Quartz finally burns out
A moment's silence for one of the great 2010s journalism innovators
A decade ago, I was fielding concerned questions from editors at the FT about the rise of Quartz, an upstart financial news site. Times have changed. I haven't written about it in five years, reflecting its slow retreat from mainstream attention, as it was passed from owner to owner. The shattered shell of the publication has been sold, with all but two members of staff gone. Whatever remains is Quartz in name only.
In some ways, this is heart-breaking. At its peak, it was doing innovative stuff. Its Daily Briefing email was one of the pioneers that helped kickstart the editorial newsletter resurgence we’ve seen over the past decade. The (also now defunct) Folio Mag wrote about this back in 2016:
"We thought that an email product shouldn’t just be headlines to drive you back to the website," Lauf says. "Rather, we asked, 'What would we want from an email product? How could an email we receive every morning make us smarter?'"
That seems like obvious wisdom today, but was revolutionary in an era when most editorial newsletters were just vomits of everything published that day/week/month. But even that newsletter is a shell of what it once was.
Memorialising Quartz
Quartz co-founder Zach Seward has blogged an obituary for the title he owned for a while:
But Quartz never made money. We grew, between 2012 and 2018, to nearly 250 employees and $35 million in annual revenue.
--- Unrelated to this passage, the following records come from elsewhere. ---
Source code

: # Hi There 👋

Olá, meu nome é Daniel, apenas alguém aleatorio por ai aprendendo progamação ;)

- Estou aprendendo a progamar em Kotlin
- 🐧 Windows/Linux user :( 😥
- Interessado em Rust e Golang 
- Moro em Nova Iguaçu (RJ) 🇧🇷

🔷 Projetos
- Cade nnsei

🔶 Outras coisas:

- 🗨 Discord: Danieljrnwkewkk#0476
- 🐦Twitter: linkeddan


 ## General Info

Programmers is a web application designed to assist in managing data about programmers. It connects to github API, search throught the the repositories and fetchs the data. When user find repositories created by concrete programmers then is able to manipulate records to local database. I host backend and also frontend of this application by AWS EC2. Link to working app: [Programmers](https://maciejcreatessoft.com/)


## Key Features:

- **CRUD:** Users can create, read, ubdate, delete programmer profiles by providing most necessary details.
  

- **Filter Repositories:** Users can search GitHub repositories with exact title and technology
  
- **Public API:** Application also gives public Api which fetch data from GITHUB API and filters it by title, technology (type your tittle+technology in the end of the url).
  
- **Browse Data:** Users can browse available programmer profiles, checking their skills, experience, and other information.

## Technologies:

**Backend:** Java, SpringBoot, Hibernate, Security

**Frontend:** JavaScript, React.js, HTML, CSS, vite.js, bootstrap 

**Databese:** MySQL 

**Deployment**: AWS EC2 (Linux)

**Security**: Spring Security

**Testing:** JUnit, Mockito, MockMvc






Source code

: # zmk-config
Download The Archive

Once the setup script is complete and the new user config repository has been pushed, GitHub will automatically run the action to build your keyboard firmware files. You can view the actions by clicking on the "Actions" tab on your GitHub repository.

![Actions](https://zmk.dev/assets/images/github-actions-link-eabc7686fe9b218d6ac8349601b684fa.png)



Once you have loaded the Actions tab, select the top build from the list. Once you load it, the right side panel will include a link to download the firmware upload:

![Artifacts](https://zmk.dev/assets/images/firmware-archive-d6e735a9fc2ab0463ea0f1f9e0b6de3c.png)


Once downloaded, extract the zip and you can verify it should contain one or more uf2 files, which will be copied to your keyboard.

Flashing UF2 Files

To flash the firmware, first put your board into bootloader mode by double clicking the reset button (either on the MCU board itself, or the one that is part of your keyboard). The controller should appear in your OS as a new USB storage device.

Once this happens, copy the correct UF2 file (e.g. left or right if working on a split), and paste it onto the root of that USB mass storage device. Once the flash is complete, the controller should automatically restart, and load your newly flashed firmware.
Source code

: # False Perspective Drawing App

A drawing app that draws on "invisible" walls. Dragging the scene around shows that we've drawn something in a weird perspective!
The dismal economics of digital media meant losing more than $40 million over that stretch just to grow unsustainably large.
This is a variation on the tale of so many 2010s pure-play digital innovators: they want for scale, and never managed to find the revenue to support that scale. The economics of start-up apps just don’t work for start-up media. The less is, clearly, that innovation needs to be supported by a sustainable business model.
I hope, as we look back at the 2010s, Quartz will be remembered for its innovations others built on, not for its imprudent expansion. Seward again:
I think, in all those respects, we succeeded. Nothing about what ultimately transpired makes me regret the choices we made or the fun that we had. Quartz produced a lot of great journalism, served our readers well, and widely influenced the rest of our industry. If that's all Quartz was in the end, I'll take it.